§ Excerpted records

---------------

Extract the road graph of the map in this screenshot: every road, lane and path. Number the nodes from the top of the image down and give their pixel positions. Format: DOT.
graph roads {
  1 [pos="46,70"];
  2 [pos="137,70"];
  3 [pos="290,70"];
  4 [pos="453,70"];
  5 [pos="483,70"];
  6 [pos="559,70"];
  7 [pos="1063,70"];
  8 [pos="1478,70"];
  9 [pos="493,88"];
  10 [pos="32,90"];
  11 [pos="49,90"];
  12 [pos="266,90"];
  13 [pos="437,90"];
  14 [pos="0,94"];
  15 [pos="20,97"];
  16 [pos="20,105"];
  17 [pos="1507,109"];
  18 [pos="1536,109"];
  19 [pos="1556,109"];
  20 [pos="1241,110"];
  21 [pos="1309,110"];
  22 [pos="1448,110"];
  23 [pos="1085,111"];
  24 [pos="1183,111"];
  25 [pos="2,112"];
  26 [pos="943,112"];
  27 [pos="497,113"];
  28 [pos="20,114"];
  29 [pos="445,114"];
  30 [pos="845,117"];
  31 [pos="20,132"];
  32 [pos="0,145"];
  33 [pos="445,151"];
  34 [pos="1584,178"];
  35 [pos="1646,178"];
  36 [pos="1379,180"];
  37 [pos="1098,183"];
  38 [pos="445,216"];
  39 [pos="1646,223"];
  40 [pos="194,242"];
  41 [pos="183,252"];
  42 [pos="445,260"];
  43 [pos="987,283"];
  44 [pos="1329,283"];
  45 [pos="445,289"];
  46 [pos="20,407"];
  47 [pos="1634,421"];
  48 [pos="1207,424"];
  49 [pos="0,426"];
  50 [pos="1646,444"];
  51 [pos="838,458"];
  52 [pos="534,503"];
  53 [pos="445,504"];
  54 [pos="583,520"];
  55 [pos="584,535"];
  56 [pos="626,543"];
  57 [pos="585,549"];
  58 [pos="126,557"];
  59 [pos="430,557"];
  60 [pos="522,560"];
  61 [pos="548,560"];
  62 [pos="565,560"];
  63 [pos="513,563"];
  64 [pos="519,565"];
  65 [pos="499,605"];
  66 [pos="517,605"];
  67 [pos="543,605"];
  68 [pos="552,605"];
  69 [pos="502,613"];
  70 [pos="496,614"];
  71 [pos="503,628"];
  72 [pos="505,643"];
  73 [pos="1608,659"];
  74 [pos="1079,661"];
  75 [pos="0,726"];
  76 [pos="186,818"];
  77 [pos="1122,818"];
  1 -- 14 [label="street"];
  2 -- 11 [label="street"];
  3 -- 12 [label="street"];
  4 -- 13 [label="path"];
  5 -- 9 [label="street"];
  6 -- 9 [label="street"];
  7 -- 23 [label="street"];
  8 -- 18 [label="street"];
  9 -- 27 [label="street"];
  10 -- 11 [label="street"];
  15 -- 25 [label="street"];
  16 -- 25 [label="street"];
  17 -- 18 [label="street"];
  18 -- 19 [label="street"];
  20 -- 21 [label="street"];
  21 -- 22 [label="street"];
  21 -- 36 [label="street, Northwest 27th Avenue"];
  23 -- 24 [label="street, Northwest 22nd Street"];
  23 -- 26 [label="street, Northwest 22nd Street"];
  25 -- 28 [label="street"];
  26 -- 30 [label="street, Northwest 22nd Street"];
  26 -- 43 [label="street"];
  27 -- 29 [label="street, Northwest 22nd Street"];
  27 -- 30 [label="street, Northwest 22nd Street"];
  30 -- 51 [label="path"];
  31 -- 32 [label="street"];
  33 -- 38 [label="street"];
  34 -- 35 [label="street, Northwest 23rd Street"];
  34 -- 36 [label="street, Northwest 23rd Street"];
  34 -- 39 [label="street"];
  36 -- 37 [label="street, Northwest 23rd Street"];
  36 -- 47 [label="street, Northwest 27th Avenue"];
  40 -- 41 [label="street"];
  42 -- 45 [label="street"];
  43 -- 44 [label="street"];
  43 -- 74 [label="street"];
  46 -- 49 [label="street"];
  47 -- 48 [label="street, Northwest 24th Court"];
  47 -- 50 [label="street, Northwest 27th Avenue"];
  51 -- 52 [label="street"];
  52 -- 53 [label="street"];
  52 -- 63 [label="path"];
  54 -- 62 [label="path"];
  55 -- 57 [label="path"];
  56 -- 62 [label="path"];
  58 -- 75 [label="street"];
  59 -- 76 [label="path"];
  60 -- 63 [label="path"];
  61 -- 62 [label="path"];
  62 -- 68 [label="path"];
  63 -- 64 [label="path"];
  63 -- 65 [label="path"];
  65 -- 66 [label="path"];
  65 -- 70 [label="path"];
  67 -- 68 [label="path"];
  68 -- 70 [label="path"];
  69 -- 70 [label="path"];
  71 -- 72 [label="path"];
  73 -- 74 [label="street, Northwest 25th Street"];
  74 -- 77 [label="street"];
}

---------------

§ What this task involves
Word for word, give back the data shown above.

§ Result below
Extract the road graph of the map in this screenshot: every road, lane and path. Number the nodes from the top of the image down and give their pixel positions. Format: DOT.
graph roads {
  1 [pos="46,70"];
  2 [pos="137,70"];
  3 [pos="290,70"];
  4 [pos="453,70"];
  5 [pos="483,70"];
  6 [pos="559,70"];
  7 [pos="1063,70"];
  8 [pos="1478,70"];
  9 [pos="493,88"];
  10 [pos="32,90"];
  11 [pos="49,90"];
  12 [pos="266,90"];
  13 [pos="437,90"];
  14 [pos="0,94"];
  15 [pos="20,97"];
  16 [pos="20,105"];
  17 [pos="1507,109"];
  18 [pos="1536,109"];
  19 [pos="1556,109"];
  20 [pos="1241,110"];
  21 [pos="1309,110"];
  22 [pos="1448,110"];
  23 [pos="1085,111"];
  24 [pos="1183,111"];
  25 [pos="2,112"];
  26 [pos="943,112"];
  27 [pos="497,113"];
  28 [pos="20,114"];
  29 [pos="445,114"];
  30 [pos="845,117"];
  31 [pos="20,132"];
  32 [pos="0,145"];
  33 [pos="445,151"];
  34 [pos="1584,178"];
  35 [pos="1646,178"];
  36 [pos="1379,180"];
  37 [pos="1098,183"];
  38 [pos="445,216"];
  39 [pos="1646,223"];
  40 [pos="194,242"];
  41 [pos="183,252"];
  42 [pos="445,260"];
  43 [pos="987,283"];
  44 [pos="1329,283"];
  45 [pos="445,289"];
  46 [pos="20,407"];
  47 [pos="1634,421"];
  48 [pos="1207,424"];
  49 [pos="0,426"];
  50 [pos="1646,444"];
  51 [pos="838,458"];
  52 [pos="534,503"];
  53 [pos="445,504"];
  54 [pos="583,520"];
  55 [pos="584,535"];
  56 [pos="626,543"];
  57 [pos="585,549"];
  58 [pos="126,557"];
  59 [pos="430,557"];
  60 [pos="522,560"];
  61 [pos="548,560"];
  62 [pos="565,560"];
  63 [pos="513,563"];
  64 [pos="519,565"];
  65 [pos="499,605"];
  66 [pos="517,605"];
  67 [pos="543,605"];
  68 [pos="552,605"];
  69 [pos="502,613"];
  70 [pos="496,614"];
  71 [pos="503,628"];
  72 [pos="505,643"];
  73 [pos="1608,659"];
  74 [pos="1079,661"];
  75 [pos="0,726"];
  76 [pos="186,818"];
  77 [pos="1122,818"];
  1 -- 14 [label="street"];
  2 -- 11 [label="street"];
  3 -- 12 [label="street"];
  4 -- 13 [label="path"];
  5 -- 9 [label="street"];
  6 -- 9 [label="street"];
  7 -- 23 [label="street"];
  8 -- 18 [label="street"];
  9 -- 27 [label="street"];
  10 -- 11 [label="street"];
  15 -- 25 [label="street"];
  16 -- 25 [label="street"];
  17 -- 18 [label="street"];
  18 -- 19 [label="street"];
  20 -- 21 [label="street"];
  21 -- 22 [label="street"];
  21 -- 36 [label="street, Northwest 27th Avenue"];
  23 -- 24 [label="street, Northwest 22nd Street"];
  23 -- 26 [label="street, Northwest 22nd Street"];
  25 -- 28 [label="street"];
  26 -- 30 [label="street, Northwest 22nd Street"];
  26 -- 43 [label="street"];
  27 -- 29 [label="street, Northwest 22nd Street"];
  27 -- 30 [label="street, Northwest 22nd Street"];
  30 -- 51 [label="path"];
  31 -- 32 [label="street"];
  33 -- 38 [label="street"];
  34 -- 35 [label="street, Northwest 23rd Street"];
  34 -- 36 [label="street, Northwest 23rd Street"];
  34 -- 39 [label="street"];
  36 -- 37 [label="street, Northwest 23rd Street"];
  36 -- 47 [label="street, Northwest 27th Avenue"];
  40 -- 41 [label="street"];
  42 -- 45 [label="street"];
  43 -- 44 [label="street"];
  43 -- 74 [label="street"];
  46 -- 49 [label="street"];
  47 -- 48 [label="street, Northwest 24th Court"];
  47 -- 50 [label="street, Northwest 27th Avenue"];
  51 -- 52 [label="street"];
  52 -- 53 [label="street"];
  52 -- 63 [label="path"];
  54 -- 62 [label="path"];
  55 -- 57 [label="path"];
  56 -- 62 [label="path"];
  58 -- 75 [label="street"];
  59 -- 76 [label="path"];
  60 -- 63 [label="path"];
  61 -- 62 [label="path"];
  62 -- 68 [label="path"];
  63 -- 64 [label="path"];
  63 -- 65 [label="path"];
  65 -- 66 [label="path"];
  65 -- 70 [label="path"];
  67 -- 68 [label="path"];
  68 -- 70 [label="path"];
  69 -- 70 [label="path"];
  71 -- 72 [label="path"];
  73 -- 74 [label="street, Northwest 25th Street"];
  74 -- 77 [label="street"];
}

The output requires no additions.